- The California Public Utilities Commission (CPUC) turned back a proposal from Pacific Gas & Electric (PG&E) to spend $654 million to build 25,000 level two Electric Vehicle (EV) charging stations and 100 DC fast charging stations in its northern and central California service territory.
- Concerned about unfair competition between the regulated utility and private sector providers of EV chargers, the commission said it will hold hearings on the plan to consider it further, according to the San Jose Mercury News.

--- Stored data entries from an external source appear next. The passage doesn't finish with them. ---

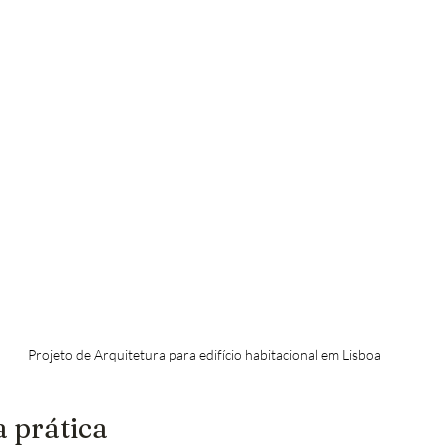
Projeto de Arquitetura para edifício habitacional em Lisboa
a prática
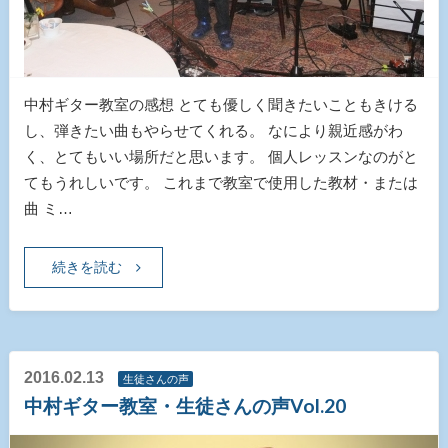
中村ギター教室の感想 とても優しく聞きたいこともきける
し、弾きたい曲もやらせてくれる。 なにより親近感がわ
く、とてもいい場所だと思います。 個人レッスンなのがと
てもうれしいです。 これまで教室で使用した教材・または
曲 ミ…
続きを読む
2016.02.13
生徒さんの声
中村ギター教室・生徒さんの声Vol.20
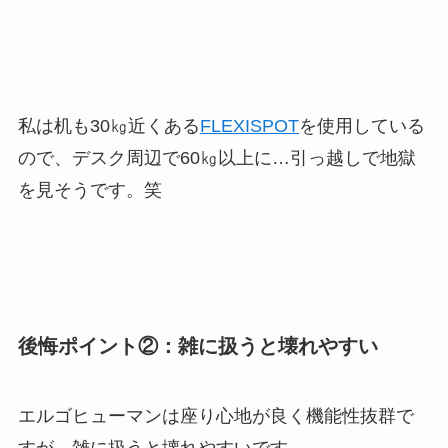
私は机も30㎏近くある
FLEXISPOT
を使用している
ので、デスク周辺で60㎏以上に…引っ越しで地獄
を見そうです。笑
後悔ポイント②：雑に扱うと壊れやすい
エルゴヒューマンは座り心地が良く機能性抜群で
すが、雑に扱うと壊れやすいです。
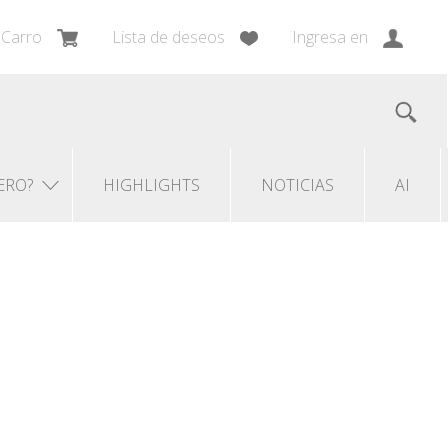
Carro
Lista de deseos
Ingresa en
ERO?
HIGHLIGHTS
NOTICIAS
AI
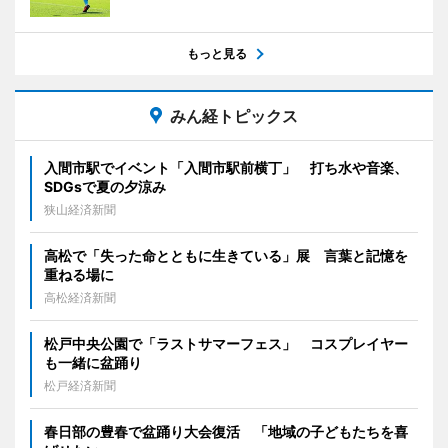
もっと見る
みん経トピックス
入間市駅でイベント「入間市駅前横丁」 打ち水や音楽、
SDGsで夏の夕涼み
狭山経済新聞
高松で「失った命とともに生きている」展 言葉と記憶を
重ねる場に
高松経済新聞
松戸中央公園で「ラストサマーフェス」 コスプレイヤー
も一緒に盆踊り
松戸経済新聞
春日部の豊春で盆踊り大会復活 「地域の子どもたちを喜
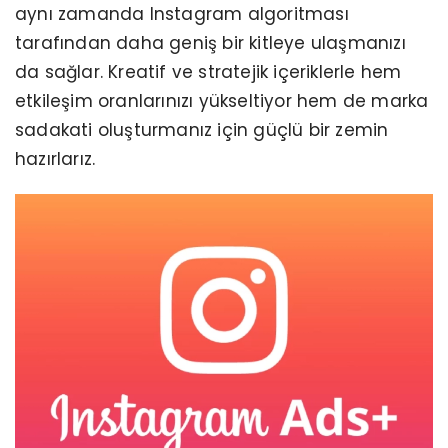
aynı zamanda Instagram algoritması
tarafından daha geniş bir kitleye ulaşmanızı
da sağlar. Kreatif ve stratejik içeriklerle hem
etkileşim oranlarınızı yükseltiyor hem de marka
sadakati oluşturmanız için güçlü bir zemin
hazırlarız.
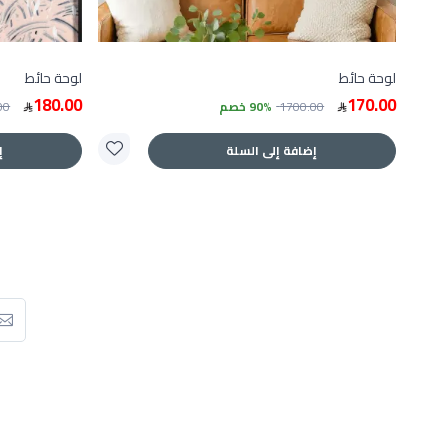
لوحة حائط
لوحة حائط
180.00
170.00
1700.00
90% خصم
00
إضافة إلى السلة
إ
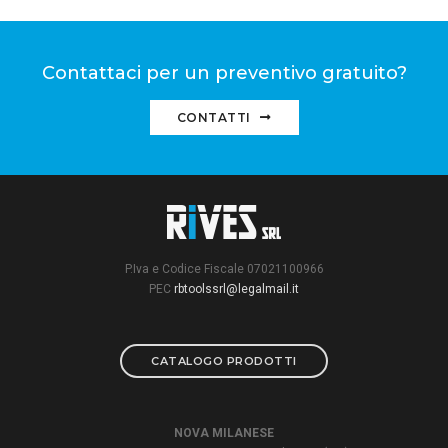
Contattaci per un preventivo gratuito?
CONTATTI
P.Iva e Codice Fiscale 07021100966
PEC
rbtoolssrl@legalmail.it
CATALOGO PRODOTTI
NOVA MILANESE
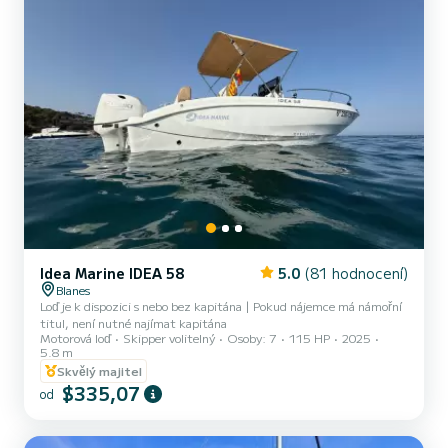
Idea Marine IDEA 58
5.0
(81 hodnocení)
Blanes
Loď je k dispozici s nebo bez kapitána | Pokud nájemce má námořní
titul, není nutné najímat kapitána
Motorová loď
Skipper volitelný
Osoby: 7
115 HP
2025
5.8 m
Skvělý majitel
$335,07
od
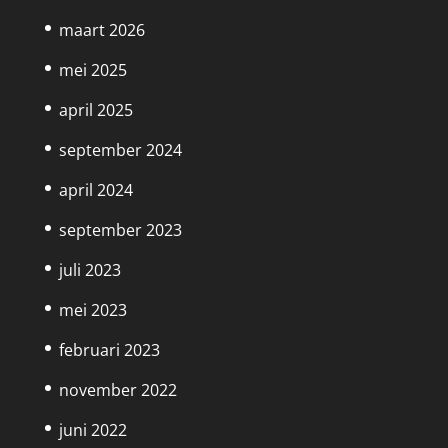
maart 2026
mei 2025
april 2025
september 2024
april 2024
september 2023
juli 2023
mei 2023
februari 2023
november 2022
juni 2022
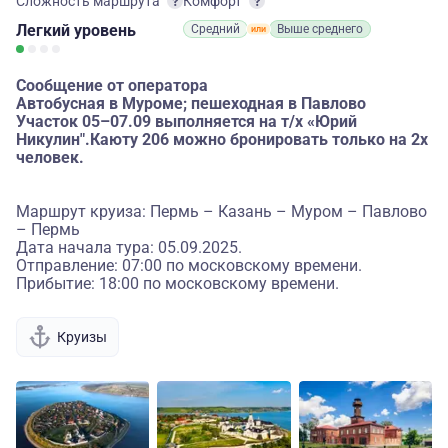
Сложность маршрута
Комфорт
Легкий
уровень
Средний
Выше среднего
Сообщение от оператора
Автобусная в Муроме; пешеходная в Павлово
Участок 05–07.09 выполняется на т/х «Юрий
Никулин".Каюту 206 можно бронировать только на 2х
человек.
Маршрут круиза: Пермь – Казань – Муром – Павлово
– Пермь
Дата начала тура: 05.09.2025.
Отправление: 07:00 по московскому времени.
Прибытие: 18:00 по московскому времени.
Круизы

- Consumer advocates expressed concern that PG&E’s plan to rate base the program would unfairly impose costs on non-EV customers. Ratepayers would see no bill impact in 2016 and 2017, the utility reported, and costs would reach only $0.001 per kWh over the next five years, adding an estimated $0.70 per month to the typical residential customer’s bill from 2018 to 2022.
While PG&E won't be able to move forward yet with its plan for over 25,000 EV chargers, the commission did give it the green light to deploy a fraction of that total — 2,510 in the first two years of the program.

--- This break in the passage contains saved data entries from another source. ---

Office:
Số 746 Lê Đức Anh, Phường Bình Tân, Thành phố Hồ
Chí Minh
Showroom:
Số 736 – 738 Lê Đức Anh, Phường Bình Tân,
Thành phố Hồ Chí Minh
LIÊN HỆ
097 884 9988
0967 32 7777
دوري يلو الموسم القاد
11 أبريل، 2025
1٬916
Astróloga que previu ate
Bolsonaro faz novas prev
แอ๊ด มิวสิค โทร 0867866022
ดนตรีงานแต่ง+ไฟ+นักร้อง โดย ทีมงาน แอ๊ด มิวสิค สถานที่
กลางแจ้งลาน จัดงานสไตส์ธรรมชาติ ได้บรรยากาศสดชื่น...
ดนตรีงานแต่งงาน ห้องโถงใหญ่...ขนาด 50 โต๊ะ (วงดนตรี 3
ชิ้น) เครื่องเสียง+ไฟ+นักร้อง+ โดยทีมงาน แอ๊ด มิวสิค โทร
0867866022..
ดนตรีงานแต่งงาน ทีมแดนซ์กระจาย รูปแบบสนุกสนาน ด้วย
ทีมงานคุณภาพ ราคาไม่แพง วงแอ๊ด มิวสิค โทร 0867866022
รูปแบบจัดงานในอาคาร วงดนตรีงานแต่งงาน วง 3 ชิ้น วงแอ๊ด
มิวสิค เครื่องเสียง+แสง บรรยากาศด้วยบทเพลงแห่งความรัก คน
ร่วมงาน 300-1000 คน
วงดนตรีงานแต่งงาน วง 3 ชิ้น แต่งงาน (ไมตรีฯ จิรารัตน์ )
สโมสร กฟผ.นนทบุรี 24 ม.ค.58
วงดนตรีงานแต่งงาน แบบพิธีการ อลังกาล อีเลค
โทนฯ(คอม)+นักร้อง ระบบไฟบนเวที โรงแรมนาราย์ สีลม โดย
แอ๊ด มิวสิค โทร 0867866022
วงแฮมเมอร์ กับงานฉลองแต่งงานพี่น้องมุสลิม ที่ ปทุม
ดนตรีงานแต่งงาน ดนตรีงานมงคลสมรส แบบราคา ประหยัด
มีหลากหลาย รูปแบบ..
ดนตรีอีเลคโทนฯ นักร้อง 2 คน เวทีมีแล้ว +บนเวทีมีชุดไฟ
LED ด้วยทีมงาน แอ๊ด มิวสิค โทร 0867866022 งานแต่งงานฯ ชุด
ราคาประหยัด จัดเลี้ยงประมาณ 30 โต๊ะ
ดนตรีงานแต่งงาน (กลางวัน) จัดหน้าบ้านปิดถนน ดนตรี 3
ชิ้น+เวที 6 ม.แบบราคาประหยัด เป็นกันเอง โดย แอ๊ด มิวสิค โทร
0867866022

Both of California’s other major investor-owned utilities have proposals to build EV charging infrastructure pending before the commission.

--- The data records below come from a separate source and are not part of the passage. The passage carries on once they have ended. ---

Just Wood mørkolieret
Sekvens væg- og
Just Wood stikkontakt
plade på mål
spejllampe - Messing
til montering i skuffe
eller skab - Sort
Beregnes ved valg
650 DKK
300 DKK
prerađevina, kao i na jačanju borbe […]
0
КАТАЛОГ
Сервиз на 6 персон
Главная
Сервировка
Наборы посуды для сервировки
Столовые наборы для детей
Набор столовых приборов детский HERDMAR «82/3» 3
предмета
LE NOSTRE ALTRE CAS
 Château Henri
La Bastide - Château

The San Diego Gas & Electric $103 million electric vehicle-grid integration (VGI) plan was designed to test customer response to variable rates for vehicle charging. It would build 5,500 charging stations between 2015 and 2025. The capital cost would be approximately $59 million and operations and maintenance would add $44 million over ten years.
The Southern California Edison $355 million Charge Ready Programs would run from 2015 through 2019 and result in a rate increase of $0.001 per kWh, or 0.1% to 0.3% of the average bill. Phase 1, a one-year pilot, would cost $22 million and deploy up to 1,500 charging stations. Phase 2 would cost an additional $333 million and deploy up to 30,000 charging stations by 2020. SCE would locate, design, build, own, and maintain the infrastructure. Customers would own, operate, and maintain the charging stations.
Electric vehicles offer utilities a litany of new opportunities if they are widely adopted by consumers. Besides rate-basing the charging infrastructure itself, many industry watchers expect electricity demand to double or more as the transportation sector is electrified. Power companies can also use fleets of electric cars connected to the grid to provide demand management and peak shaving functions, smooth the integration of renewables, and send price signals to the customer.